The Journey | Part IV: Stand Up

He didn't handle all those huge commitments and promises well. He sought for some external help, he read some articles and books, but still they weren't sorted out. He ran to Cambodia once again.
The role wasn't very challenging if he was who he was in the past. But this time he went there with great pressures and all those backlogged he didn't finish/achieve (But he supposed to). Although his dad told him that worries are the biggest enemy for human being, he still can't absorb it well, because his subconscious mind wasn't changed. The smallest obstacle he faced in Cambodia (Eg: Cant mingle well with extroverts, can't connect well with the team, can't come out ideas in choreographing dances) gave him great pressure and made him felt that he is useless again. Luckily there were still some really kind people who gave him some love and care. He gained inspirations there. The most powerful one would be from his chairperson, whom told him that:

"I believe everyone in this world is destined to achieve certain highest point in life. And this highest point only belongs to him/her, it's extremely unique and no one else could achieve that besides him/her."

"Every single personality is neutral, they have both sides, depends on how you view them, perceive them, use them. They are biological, hard to change, but once you appreciate them, they can be so powerful."
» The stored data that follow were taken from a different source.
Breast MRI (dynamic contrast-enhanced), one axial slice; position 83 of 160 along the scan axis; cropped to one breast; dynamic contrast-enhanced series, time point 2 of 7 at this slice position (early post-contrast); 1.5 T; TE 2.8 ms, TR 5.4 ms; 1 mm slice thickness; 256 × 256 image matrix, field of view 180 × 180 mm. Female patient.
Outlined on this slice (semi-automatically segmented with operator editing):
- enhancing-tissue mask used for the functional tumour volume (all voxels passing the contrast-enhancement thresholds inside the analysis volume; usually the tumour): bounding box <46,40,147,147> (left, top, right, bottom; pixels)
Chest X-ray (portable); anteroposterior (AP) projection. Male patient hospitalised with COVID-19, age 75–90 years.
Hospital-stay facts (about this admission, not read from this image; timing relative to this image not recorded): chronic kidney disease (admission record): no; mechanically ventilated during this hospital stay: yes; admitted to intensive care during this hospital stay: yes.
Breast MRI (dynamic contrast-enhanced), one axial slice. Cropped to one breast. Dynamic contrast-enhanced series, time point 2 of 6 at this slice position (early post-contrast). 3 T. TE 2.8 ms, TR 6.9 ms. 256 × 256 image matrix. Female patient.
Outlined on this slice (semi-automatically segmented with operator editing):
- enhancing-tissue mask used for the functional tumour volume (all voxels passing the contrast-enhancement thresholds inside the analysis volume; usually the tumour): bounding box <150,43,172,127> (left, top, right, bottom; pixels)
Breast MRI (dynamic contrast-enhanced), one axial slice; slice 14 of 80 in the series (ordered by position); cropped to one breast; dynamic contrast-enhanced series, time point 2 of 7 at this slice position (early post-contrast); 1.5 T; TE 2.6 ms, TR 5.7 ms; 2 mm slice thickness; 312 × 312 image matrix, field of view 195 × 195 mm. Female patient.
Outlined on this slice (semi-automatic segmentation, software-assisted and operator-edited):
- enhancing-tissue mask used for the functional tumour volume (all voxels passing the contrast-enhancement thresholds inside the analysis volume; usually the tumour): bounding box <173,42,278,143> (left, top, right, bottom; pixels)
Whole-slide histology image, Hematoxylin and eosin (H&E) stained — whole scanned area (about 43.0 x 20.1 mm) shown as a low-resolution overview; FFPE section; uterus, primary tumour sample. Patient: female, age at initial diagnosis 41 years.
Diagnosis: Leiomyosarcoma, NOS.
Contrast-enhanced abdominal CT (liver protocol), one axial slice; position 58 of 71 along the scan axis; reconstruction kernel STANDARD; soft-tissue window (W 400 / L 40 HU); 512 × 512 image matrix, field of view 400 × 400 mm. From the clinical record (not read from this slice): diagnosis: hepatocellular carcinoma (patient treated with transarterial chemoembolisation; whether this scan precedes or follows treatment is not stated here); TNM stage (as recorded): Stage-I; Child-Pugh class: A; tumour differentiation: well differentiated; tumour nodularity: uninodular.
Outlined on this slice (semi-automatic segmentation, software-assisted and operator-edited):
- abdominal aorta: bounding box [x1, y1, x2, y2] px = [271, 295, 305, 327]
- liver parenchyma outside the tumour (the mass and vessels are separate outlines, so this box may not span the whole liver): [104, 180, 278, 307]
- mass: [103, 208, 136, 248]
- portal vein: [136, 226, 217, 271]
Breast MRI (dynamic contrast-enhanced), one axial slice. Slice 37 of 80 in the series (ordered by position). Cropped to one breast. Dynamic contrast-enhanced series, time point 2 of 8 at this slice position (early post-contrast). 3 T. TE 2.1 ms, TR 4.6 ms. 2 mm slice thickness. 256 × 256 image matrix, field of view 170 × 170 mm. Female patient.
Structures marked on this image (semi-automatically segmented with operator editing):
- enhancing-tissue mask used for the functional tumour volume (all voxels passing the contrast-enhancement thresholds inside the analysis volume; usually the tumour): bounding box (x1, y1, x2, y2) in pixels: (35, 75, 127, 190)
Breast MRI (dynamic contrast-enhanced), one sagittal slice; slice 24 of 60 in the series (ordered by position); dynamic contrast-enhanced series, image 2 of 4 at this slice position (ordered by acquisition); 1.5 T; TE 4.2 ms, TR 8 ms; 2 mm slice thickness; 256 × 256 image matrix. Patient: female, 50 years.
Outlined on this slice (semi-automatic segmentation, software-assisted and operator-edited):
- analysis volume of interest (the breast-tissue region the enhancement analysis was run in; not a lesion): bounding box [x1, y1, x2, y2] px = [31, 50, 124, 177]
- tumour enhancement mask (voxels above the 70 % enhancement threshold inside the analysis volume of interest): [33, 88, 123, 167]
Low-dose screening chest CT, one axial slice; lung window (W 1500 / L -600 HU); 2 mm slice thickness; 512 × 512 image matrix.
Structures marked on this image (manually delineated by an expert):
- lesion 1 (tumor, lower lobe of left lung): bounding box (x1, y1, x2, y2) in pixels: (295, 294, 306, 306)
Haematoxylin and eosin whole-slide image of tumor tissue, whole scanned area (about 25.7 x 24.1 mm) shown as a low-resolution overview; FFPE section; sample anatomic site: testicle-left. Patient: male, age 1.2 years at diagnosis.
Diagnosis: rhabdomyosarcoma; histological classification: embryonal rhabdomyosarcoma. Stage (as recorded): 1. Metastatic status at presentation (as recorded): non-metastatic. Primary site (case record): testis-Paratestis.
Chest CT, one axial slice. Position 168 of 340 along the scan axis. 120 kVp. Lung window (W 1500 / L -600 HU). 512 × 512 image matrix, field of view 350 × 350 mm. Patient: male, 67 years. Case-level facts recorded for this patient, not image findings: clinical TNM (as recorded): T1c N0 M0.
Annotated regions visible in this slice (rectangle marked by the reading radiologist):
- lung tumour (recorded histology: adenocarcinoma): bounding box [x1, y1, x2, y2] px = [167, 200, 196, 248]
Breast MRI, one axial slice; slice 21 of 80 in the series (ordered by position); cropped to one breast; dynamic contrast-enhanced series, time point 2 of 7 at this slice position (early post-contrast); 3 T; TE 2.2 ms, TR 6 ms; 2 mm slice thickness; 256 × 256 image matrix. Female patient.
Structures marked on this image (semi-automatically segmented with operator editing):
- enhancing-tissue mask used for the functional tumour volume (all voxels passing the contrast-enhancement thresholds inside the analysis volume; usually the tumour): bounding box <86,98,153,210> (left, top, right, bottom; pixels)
He was struck. He finally recalled back his strengths, his values, his powerful skills, his strong mindsets, his good parts and his passion. He started to acknowledge and accept his weaknesses as part of him. He realised that he had ignored them all the while, for more than a year. He kept thinking that he is not good and any good parts that he witnessed on others, he wanted to have that. The fact that he didn't have those things made him feel that he was useless. But this thought was wrong, absolutely wrong! He realised that he had not been appreciating himself at all, but keep condemning himself as a useless person. And he realised that he did not accept his weaknesses at all, in fact he took them as the biggest enemy, some nightmare that would traumatise him. He was really really afraid of people revealing and talking about those weaknesses. But now he learned that those weaknesses don't define him as failure, they don't harm him as a person.

He also once again recalled, realised, and reaffirmed his passion for leadership, for youth development. His chairperson's experience from jumping from a local level vice president to a national president gave him inspirations, motivation and confidence that he can do it and he should do it as well. His determination is back! Really, finally it's back.

Back to Malaysia again. He left 5 days to do TWO president applications. It seemed like a mission impossible. He would definitely feel super stressful and intended to give up if he was who he was in the past 1.5 years. But this time he didn't. He kept reminding himself the word that his chair told him. "Everyone has that powerful strengths and values that, only him/her can make it the best and most powerful one.". He started to believe himself and he started to take actions. 

Although the process was super hard, super scary. And he was still quite stressful, but this time the stress wasn't because of the work anymore, it wasn't from his own doubts anymore. He didn't think that he is useless and he can't do it anymore. The stress was purely from the tight timeline, it seemed like a mission impossible. Everyday he had that few moments thinking of giving up because it seemed really impossible to complete so many questions on time. But he kept telling himself he can, he keep forcing himself to recall his strengths and his powerful attributes, then he gained confidence and continued moving on. He started making progress, the more he had done, the more confidence he gained, and he kept moving. All those small steps and smallest progress gave him huge confidence and hope and belief that he can do it, he moved on. 

At the end, he didn't manage to do it. He left 7 questions unanswered, around 30% not done. 2 hours away from the deadline, he was so so so tired and exhausted. He stopped doing it. It might sound like a disappointing ending once again and he seemed like a failure again. But unlike one year ago (where he gave up on similar thing), this time he did not have any guilty and negative feeling. In fact, he felt satisfied, he felt empowered, he felt fulfilling. He knew he is someone worthy, he knew he has great capability and power. He knew he is not a failure. He knew how to appreciate himself. He knew achieving 70% progress in 5 days time is a great achievement. A really really very very great achievement for someone who doubted himself very much in the first place, for someone who has been taking himself as a failure in the past 1.5 years. He made a great step forward and he ran out from the past! He finally broke the chain that locked him with his past.